▶ _INSTRUCTION A_:
Answer these from the passage on armed forces pay:
(i) On what date did the Defence Secretary announce the pay award?
(ii) By when is the Haythornthwaite Review expected to send its report to the Government?
(iii) Which body handles pay for senior military personnel?
▶ _INSTRUCTION B_: Pick up the passage on armed forces pay after its last sentence and keep writing it.

▶ _PASSAGE PROVIDED_:
###

Announcing the award on 19 July 2022, the Defence Secretary, Ben Wallace, described it as “the biggest percentage uplift in 20 years.” In 2021/22, only those earning less than £24,000 received a pay increase. 

In 2022, satisfaction with the rate of basic pay fell for the first time in four years

The Ministry of Defence is reviewing pay as part of a wider review of personnel’s terms and conditions. The Haythornthwaite Review is expected to submit its report to the Government by spring 2023.

This paper explains how pay is decided, the role of the AFPRB, recent pay increases, and what the review might entail.

How is armed forces pay decided?

Pay for members of the armed forces is decided by Ministry of Defence (MOD), based on the recommendations of the Armed Forces’ Pay Review Body (AFPRB). There are similar processes for the police, teachers, the senior civil service and the NHS, who have their own pay review bodies.

The AFPRB gives independent advice to the Government on pay, accommodation and food charges for the armed forces. The MOD is not obliged to accept these recommendations.

The basic principle is that pay should be broadly comparable with pay levels in civilian life. However, the AFPRB is obliged to consider the funds available to the MOD, the Government’s inflation target, and the need to recruit and retain suitably qualified people.

In his letter for 2022/23, the Defence Secretary asked the AFPRB to “consider affordability of the pay round against the wider offer to our people”.

Pay for senior military personnel is decided as part of the separate Senior Salaries Review Body (SSRB), which submits its own report to the Cabinet Office.

###

▶ _DATA RECORDS_:

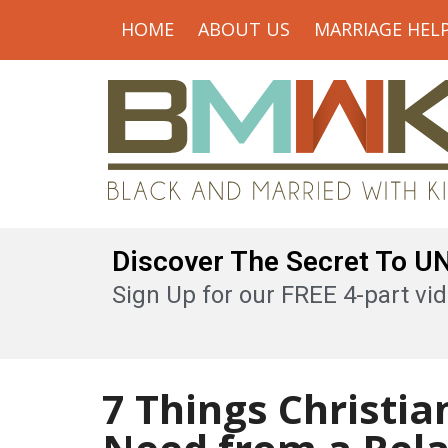
HOME
ABOUT US
MARRIAGE HEL
Discover The Secret To 
Sign Up for our FREE 4-part vid
7 Things Christi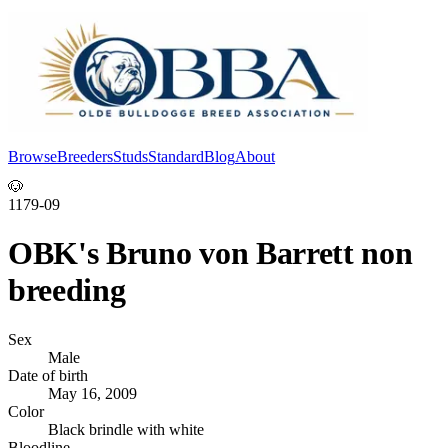
Browse
Breeders
Studs
Standard
Blog
About
Log In
🐶
1179-09
OBK's Bruno von Barrett non
breeding
Sex
Male
Date of birth
May 16, 2009
Color
Black brindle with white
Bloodline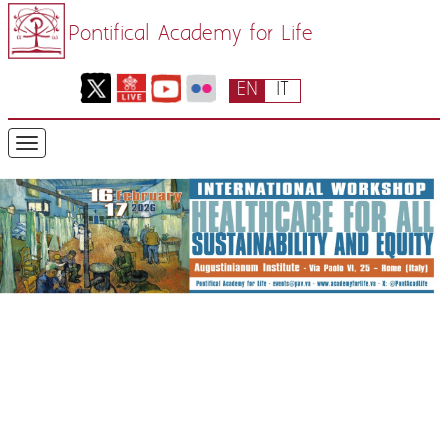
Pontifical Academy for Life
EN
IT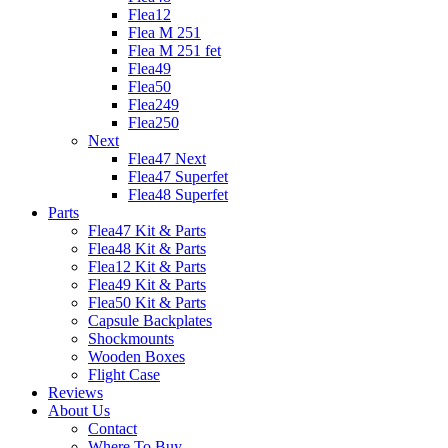
Flea12
Flea M 251
Flea M 251 fet
Flea49
Flea50
Flea249
Flea250
Next
Flea47 Next
Flea47 Superfet
Flea48 Superfet
Parts
Flea47 Kit & Parts
Flea48 Kit & Parts
Flea12 Kit & Parts
Flea49 Kit & Parts
Flea50 Kit & Parts
Capsule Backplates
Shockmounts
Wooden Boxes
Flight Case
Reviews
About Us
Contact
Where To Buy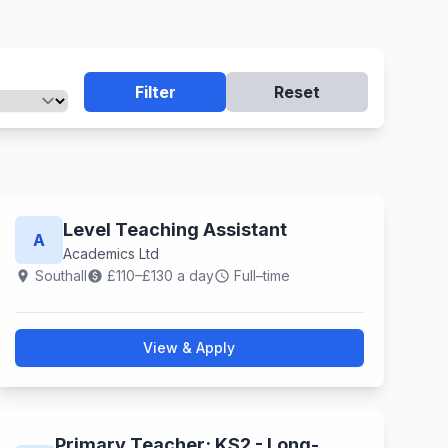
Filter
Reset
Level Teaching Assistant
A
Academics Ltd
Southall
£110–£130 a day
Full–time
location_on
paid
schedule
View & Apply
Primary Teacher; KS2 - Long-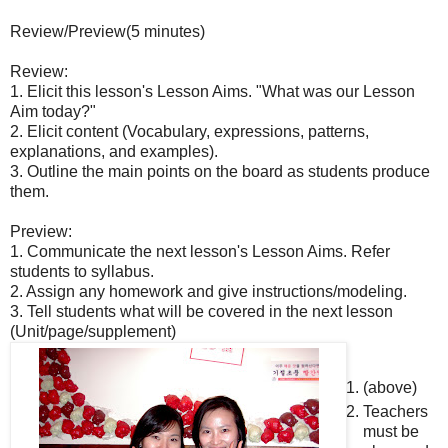
Review/Preview(5 minutes)
Review:
1. Elicit this lesson's Lesson Aims. "What was our Lesson
Aim today?"
2. Elicit content (Vocabulary, expressions, patterns,
explanations, and examples).
3. Outline the main points on the board as students produce
them.
Preview:
1. Communicate the next lesson's Lesson Aims. Refer
students to syllabus.
2. Assign any homework and give instructions/modeling.
3. Tell students what will be covered in the next lesson
(Unit/page/supplement)
(above)
Teachers
must be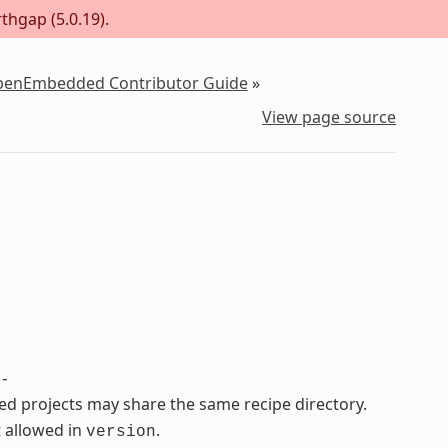
thgap (5.0.19).
OpenEmbedded Contributor Guide
»
View page source
-
ated projects may share the same recipe directory.
 allowed in
.
version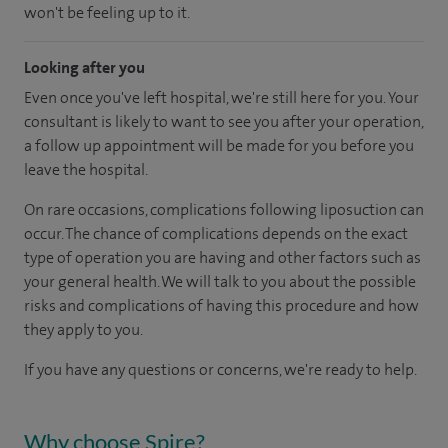
won't be feeling up to it.
Looking after you
Even once you've left hospital, we're still here for you. Your
consultant is likely to want to see you after your operation,
a follow up appointment will be made for you before you
leave the hospital.
On rare occasions, complications following liposuction can
occur. The chance of complications depends on the exact
type of operation you are having and other factors such as
your general health. We will talk to you about the possible
risks and complications of having this procedure and how
they apply to you.
If you have any questions or concerns, we're ready to help.
Why choose Spire?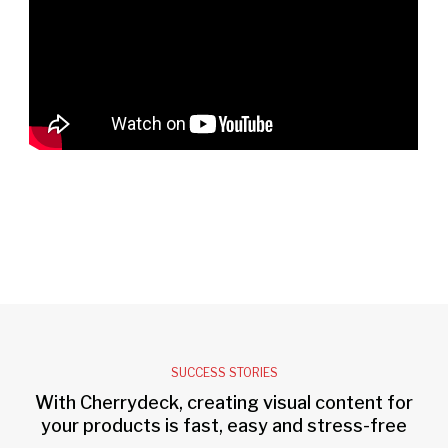
SUCCESS STORIES
With Cherrydeck, creating visual content for
your products is fast, easy and stress-free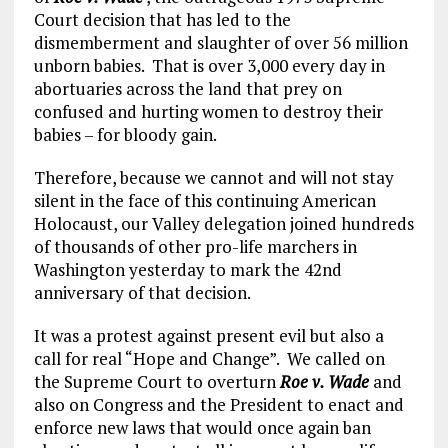
Court decision that has led to the
dismemberment and slaughter of over 56 million
unborn babies. That is over 3,000 every day in
abortuaries across the land that prey on
confused and hurting women to destroy their
babies – for bloody gain.
Therefore, because we cannot and will not stay
silent in the face of this continuing American
Holocaust, our Valley delegation joined hundreds
of thousands of other pro-life marchers in
Washington yesterday to mark the 42nd
anniversary of that decision.
It was a protest against present evil but also a
call for real “Hope and Change”. We called on
the Supreme Court to overturn
Roe v. Wade
and
also on Congress and the President to enact and
enforce new laws that would once again ban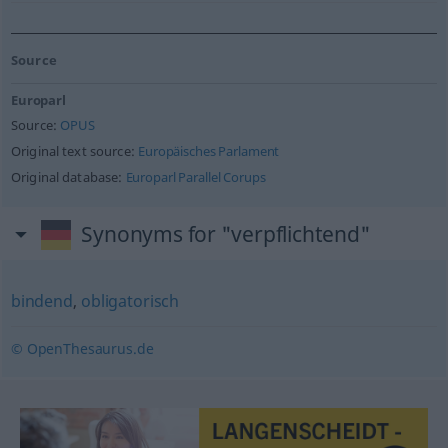
Source
Europarl
Source:
OPUS
Original text source:
Europäisches Parlament
Original database:
Europarl Parallel Corups
Synonyms for "verpflichtend"
bindend
,
obligatorisch
© OpenThesaurus.de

###

▶ _TASK RESULT A_:
(i) 19 July 2022.
(ii) Spring 2023.
(iii) The Senior Salaries Review Body (SSRB).

▶ _TASK RESULT B_:
About armed forces’ pay 

The pay package for armed forces personnel consists of the following elements:

  • Basic pay
  • An additional payment called the X-factor
  • Additional and/or specialist pay, recruitment and retention payments (where applicable), and taxable and non-taxable allowances.

The X-factor is a pensionable addition to basic pay that recognises the special conditions of service. It is currently set at 14.5%.

The starting salary for service personnel (after training) is £21,424 (2022/23) and all salary levels can be found in AFPRB annual reports.

The pay that an individual receives will depend on their personal circumstances and eligibility for specialist pay and allowances. 

The AFPRB also recommends charges for service accommodation.

Criticism of delays to pay awards

The AFPRB has repeatedly criticised the MOD for failing to announce pay awards in time for the start of the financial year (1 April). It has said it hopes there will be a return to the usual timetable for 2023/24. 

Recent pay awards

The Government imposed a two-year public sector pay freeze from 2011/12 to 2012/13, which meant only those earning less than £21,000 received an increase in base pay during that time.

From 2013/14 to 2017/18 public sector pay awards were capped at an average of 1%. The AFPRB recommended the same across all ranks in line with this.

The Government lifted the public sector pay cap for the 2018/19 pay round, payable from 1 April 2018. The AFPRB recommended a 2.9% increase in base pay. The Government accepted “the spirit of this recommendation,” with a 2.0% increase in pay (in September salaries, backdated to 1 April 2018) and a 0.9% non-consolidated one-off payment.

The AFRPB said it received negative feedback from service personnel about the Government’s decision, who felt the non-consolidated award “showed disrespect for the unique role that they perform.”

In its 2020 report, the AFRPB said that for 2018/19 more than half of service personnel, 56.2%, had no pay increase as a result of incremental pay progression.

In 2019/20 personnel received a 2.9% increase.

The Government also accepted in full the AFPRB’s recommended 2.0% increase in base rate of pay for 2020/21.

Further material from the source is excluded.